Importance of Positional Information
- NLP: semantic meaning of a sentence is largely preserved even if we reorder some words
- Time series: order of data plays the most crucial role
Multi-step Forecasting
- IMS: iterated multi-step forecasting
- DMS: direct multi-step forecasting

LTSF-Transformer

Preprocessing
- Normalization: zero-mean centering
- Seasonal-trend decomposition (Autoformer): moving average kernel, extract the trend-cyclical component
- mixture of experts decomposition (FEDformer): moving average kernels with various kernel sizes
Embedding
- Goal: perserve temporal context (e.g., week, month, year, holidays and events)
- Injecting several embeddings (e.g., a fixed positional encoding, a channel projection embedding, and learnable temporal embeddings)
Self-attention
- Sparsity bias: Logsparse mask (LogTrans), pyramidal attention (Pyraformer)
- Low-rank approximation of attention matrix (Informer and FEDformer)
- ProbSparse, a self-attention distilling (Informer)

pipeline

LTSF-Linear

LTSF-Linear is a set of linear models
Vanilla Linear is a one-layer linear model
To handle time series across different domains (e.g., finance, traffic, and energy domains), we further introduce two variants with two preprocessing methods, named DLinear and NLinear.

arch

Vanilla LTSF-Linear.

DLinear
- Use cases: a clear trend exists in the data
- Steps
  - Decomposes data into a trend component (by moving average kernel) and a remainder / seasonal component
  - One-layer linear layers are applied to each component
  - Sum up the two features
NLinear
- Use cases: distribution shift exists in the data
- Steps
  - Subtracts the input by the last value of the sequence
  - input goes through a linear layer
  - Subtracted part is added back

Experiment

LTSF Evaluation

Forecast horizon T: 24-60 or 96-720
Evaluation: MSE and MAE
Linear vs Transformer Improvement: See paper’s Table 2

Qualitative Evaluation

Input length: 96 steps
Output horizon: 336 steps
Electricity & ETTh2 dataset
- FEDformer & Autoformer: overfit input data
- Informer: unable to capture seasonality
Exchange-Rate dataset
- Transformer based model cannot predict a proper trend

sample-pred-1

sample-pred-2

sample-pred-3

Illustration of the long-term forecasting output (Y-axis) of five models with an input length L=96 and output length T=192 (X-axis).

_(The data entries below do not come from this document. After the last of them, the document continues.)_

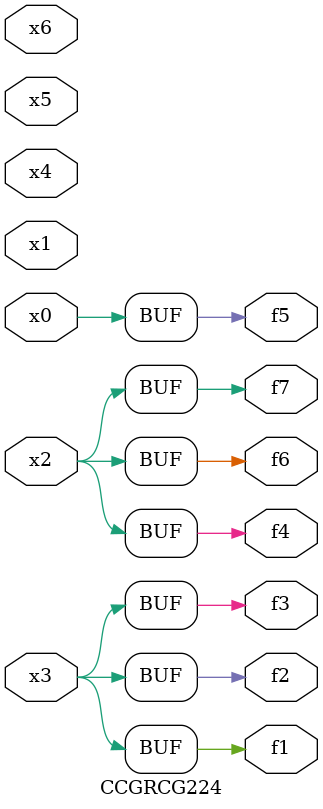
<source format=v>
module CCGRCG224(
	input x0, x1, x2, x3, x4, x5, x6,
	output f1, f2, f3, f4, f5, f6, f7
);
	assign f1 = x3;
	assign f2 = x3;
	assign f3 = x3;
	assign f4 = x2;
	assign f5 = x0;
	assign f6 = x2;
	assign f7 = x2;
endmodule

</source>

Performance vs Context Length

Linear: increase look-back window significantly boosted performance
Transformer: performance not improve when the look-back window increases

t-scaling

The MSE results (Y-axis) of models with different look-back window sizes (X-axis) of long-term forecasting (T=720) on the Traffic and Electricity datasets

Does LTSF-Transformers Preserve Temporal Order?

Shuffle the raw input before the embedding
- Shuf: randomly shuffles the whole input sequences
- Half-Ex: exchanges the first half of the input sequence with the second half
Exchange Rate Data
- The performance of all Transformer-based methods does not fluctuate even when the input sequence is randomly shuffled
- By contrary, the performance of LTSF-Linear is damaged significantly
Conclusion
- Embeddings preserve quite limited temporal relations and are prone to overfit on noisy financial data
- The average drops of LTSF-Linear are larger than Transformer-based methods for all cases, indicating the existing Transformers do not preserve temporal order well
For details, see paper Table-5